=== Tujuan Latihan ===
Ringkaslah teks tentang kisah bijak dari lereng Semeru dalam dua kalimat.

=== Teks Bacaan ===
++++++
Jumat, 16 Desember 2016

KISAH BIJAK DARI LERENG SEMERU

Berwisata harusnya tidak sekadar melihat lokasi dan objek wisata. Alangkah baiknya jika kita membawa pulang oleh-oleh hikmah atau refleksi yang membuat hidup kita semakin berkualitas. Kali ini saya ingin berbagi tentang kisah bijak dari Lereng Semeru. KIsah ini saya dapatkan dari penduduk lokal lereng Semeru.

wisata lumajang
salah satu sudut pronojiwo lumajang

Bila ingin sekadar refreshing beberapa hari, kadang aku ke Lereng Gunung Semeru. Tepatnya di Pronojiwo, perbatasan Malang dan Lumajang, Jawa Timur. Ada dua keluarga yang kukenal, yakni keluarga Ratih dan keluarga Heri. Keduanya kawanku.

Pernah, beberapa tahun lalu ada serombongan peneliti asing yang hendak meneliti tanaman-tanaman langka di Gunung Semeru. Dalam penjelajahan di Semeru, tiba-tiba mereka berada di satu lokasi yang penuh anggrek langka. Sejauh mata memandang, hanya anggrek itu yang ada. ”Indahnya tidak terlukiskan,” ujar sang guide yang kemudian menuturkannya pada ayah Heri.

Para peneliti itu hanya bisa menangis, terharu, dan berseru, menyebut nama Tuhan menyaksikan keindahan yang kata mereka belum pernah mereka temui tersebut. Yang membuat sang guide kagum, di antara mereka tidak ada satu pun yang ingin membawa tanaman langka satu pun yang ada di situ meskipun jumlahnya, amat sangat banyak sekali. Para peneliti itu cuma bilang, biarlah anggrek-anggrek itu berumah dengan nyaman di Semeru.

Kisah tentang anggrek-anggrek Semeru seketika tersiar dari mulut ke mulut di desa-desa sekitar Semeru. Kata penduduk, mereka tak pernah menjumpai pemandangan itu. Beberapa dari mereka ingin mencarinya. ”Hanya saja, tidak ada satu pun yang berhasil menemukan,” kata sang penutur padaku.
++++++
=== Entri data yang dikumpulkan ===
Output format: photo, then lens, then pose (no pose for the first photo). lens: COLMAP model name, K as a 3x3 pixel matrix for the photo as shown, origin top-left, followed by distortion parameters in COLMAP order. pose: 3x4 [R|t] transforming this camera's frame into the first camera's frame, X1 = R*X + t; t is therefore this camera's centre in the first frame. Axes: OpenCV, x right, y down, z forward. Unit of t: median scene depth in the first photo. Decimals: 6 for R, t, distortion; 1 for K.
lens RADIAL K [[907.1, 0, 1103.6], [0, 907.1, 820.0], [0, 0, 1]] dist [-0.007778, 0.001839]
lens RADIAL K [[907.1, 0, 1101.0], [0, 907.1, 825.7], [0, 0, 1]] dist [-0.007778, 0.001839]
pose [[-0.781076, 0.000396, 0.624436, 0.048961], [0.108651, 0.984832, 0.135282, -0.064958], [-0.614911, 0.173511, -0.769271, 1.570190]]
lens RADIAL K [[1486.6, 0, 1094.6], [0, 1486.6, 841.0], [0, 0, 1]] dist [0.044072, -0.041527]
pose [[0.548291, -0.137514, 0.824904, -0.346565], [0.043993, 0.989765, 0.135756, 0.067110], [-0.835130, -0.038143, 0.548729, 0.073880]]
++++++
=== Jawaban Tertulis ===
Beberapa tahun lalu, serombongan peneliti asing yang menjelajahi Gunung Semeru menemukan lokasi penuh anggrek langka dan terharu hingga menangis, tetapi tidak seorang pun dari mereka ingin membawa tanaman itu dan mereka hanya berkata biarlah anggrek-anggrek itu berumah dengan nyaman di Semeru. Kisah itu lalu tersiar dari mulut ke mulut di desa-desa sekitar Semeru, dan beberapa penduduk ingin mencarinya, tetapi tidak ada satu pun yang berhasil menemukan.